# Design files in text formats:
- - -
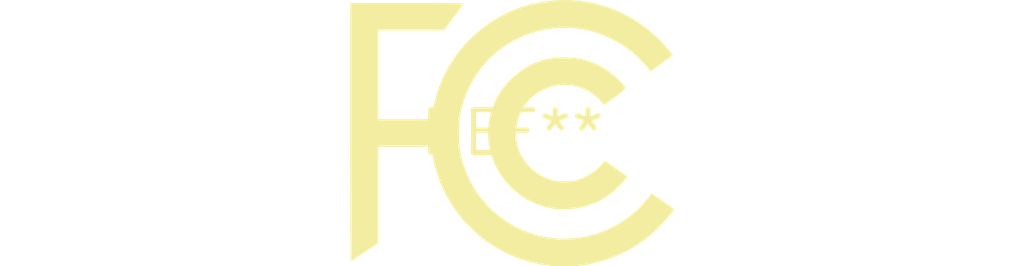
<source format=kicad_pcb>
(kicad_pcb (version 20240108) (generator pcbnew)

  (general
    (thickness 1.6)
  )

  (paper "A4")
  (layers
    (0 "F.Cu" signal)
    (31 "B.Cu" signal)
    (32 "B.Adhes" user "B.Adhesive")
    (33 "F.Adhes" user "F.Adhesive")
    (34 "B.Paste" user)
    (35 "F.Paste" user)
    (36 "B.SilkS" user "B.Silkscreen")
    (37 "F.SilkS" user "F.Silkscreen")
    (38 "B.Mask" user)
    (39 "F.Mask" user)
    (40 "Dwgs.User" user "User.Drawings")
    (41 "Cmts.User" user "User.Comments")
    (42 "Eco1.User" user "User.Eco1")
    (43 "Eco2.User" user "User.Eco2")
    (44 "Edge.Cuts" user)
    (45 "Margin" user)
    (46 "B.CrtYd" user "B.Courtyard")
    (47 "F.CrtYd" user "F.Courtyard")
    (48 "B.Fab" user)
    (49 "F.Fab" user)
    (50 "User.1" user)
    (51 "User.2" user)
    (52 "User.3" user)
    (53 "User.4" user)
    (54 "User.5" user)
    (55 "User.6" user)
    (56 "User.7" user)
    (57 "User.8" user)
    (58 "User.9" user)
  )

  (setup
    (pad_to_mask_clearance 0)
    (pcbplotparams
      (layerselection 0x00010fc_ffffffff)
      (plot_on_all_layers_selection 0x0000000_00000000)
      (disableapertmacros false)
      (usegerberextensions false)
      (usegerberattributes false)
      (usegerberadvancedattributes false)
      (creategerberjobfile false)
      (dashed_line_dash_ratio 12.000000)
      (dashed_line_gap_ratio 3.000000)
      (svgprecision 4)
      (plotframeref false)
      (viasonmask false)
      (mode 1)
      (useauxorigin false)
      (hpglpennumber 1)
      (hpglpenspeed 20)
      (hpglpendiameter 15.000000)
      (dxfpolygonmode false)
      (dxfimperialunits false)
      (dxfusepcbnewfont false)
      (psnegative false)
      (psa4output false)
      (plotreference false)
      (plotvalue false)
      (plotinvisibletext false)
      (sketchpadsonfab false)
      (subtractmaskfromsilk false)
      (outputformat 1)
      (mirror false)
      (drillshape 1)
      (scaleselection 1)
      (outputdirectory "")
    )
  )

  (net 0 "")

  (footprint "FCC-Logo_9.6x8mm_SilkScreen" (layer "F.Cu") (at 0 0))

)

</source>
- - -
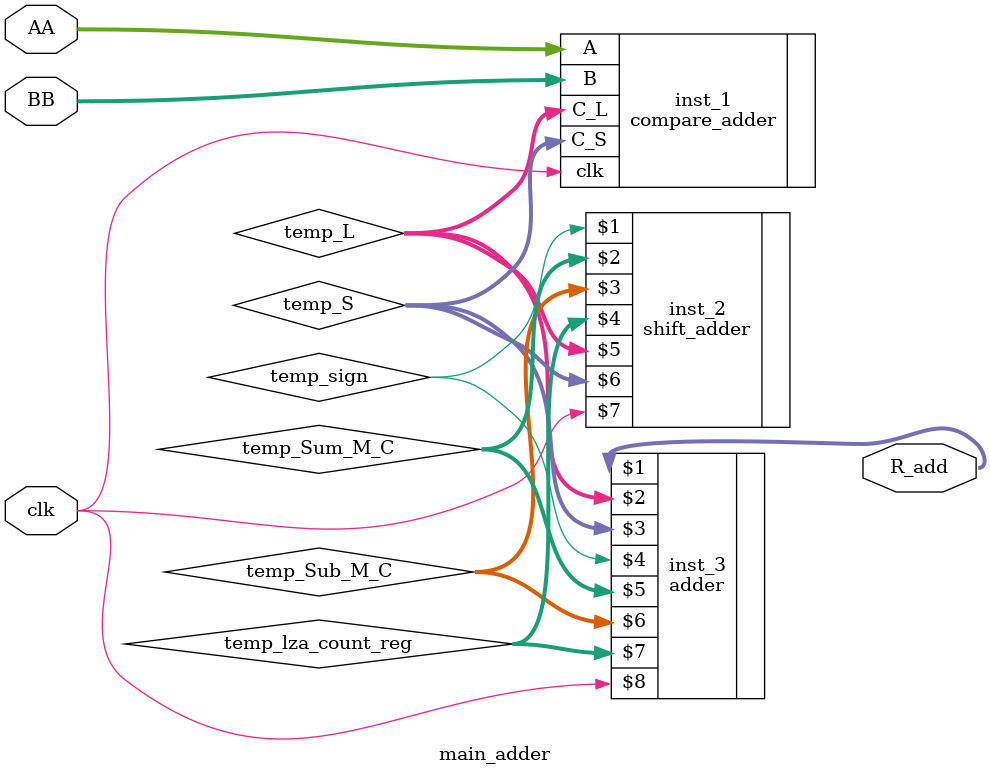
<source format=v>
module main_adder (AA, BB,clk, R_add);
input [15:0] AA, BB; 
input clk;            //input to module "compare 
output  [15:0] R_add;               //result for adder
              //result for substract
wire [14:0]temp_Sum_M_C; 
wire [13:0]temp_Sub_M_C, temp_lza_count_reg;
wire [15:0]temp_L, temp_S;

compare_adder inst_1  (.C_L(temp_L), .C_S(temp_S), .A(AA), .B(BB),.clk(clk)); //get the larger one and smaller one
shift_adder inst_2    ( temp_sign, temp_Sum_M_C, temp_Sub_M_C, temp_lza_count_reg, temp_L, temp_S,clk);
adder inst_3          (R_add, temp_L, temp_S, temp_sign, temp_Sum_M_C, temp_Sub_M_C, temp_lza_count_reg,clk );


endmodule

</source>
- - -
# Your task:
Determine the number of lines in the entries above where the string "source" appears. Answer with the number alone.

# Task output:
4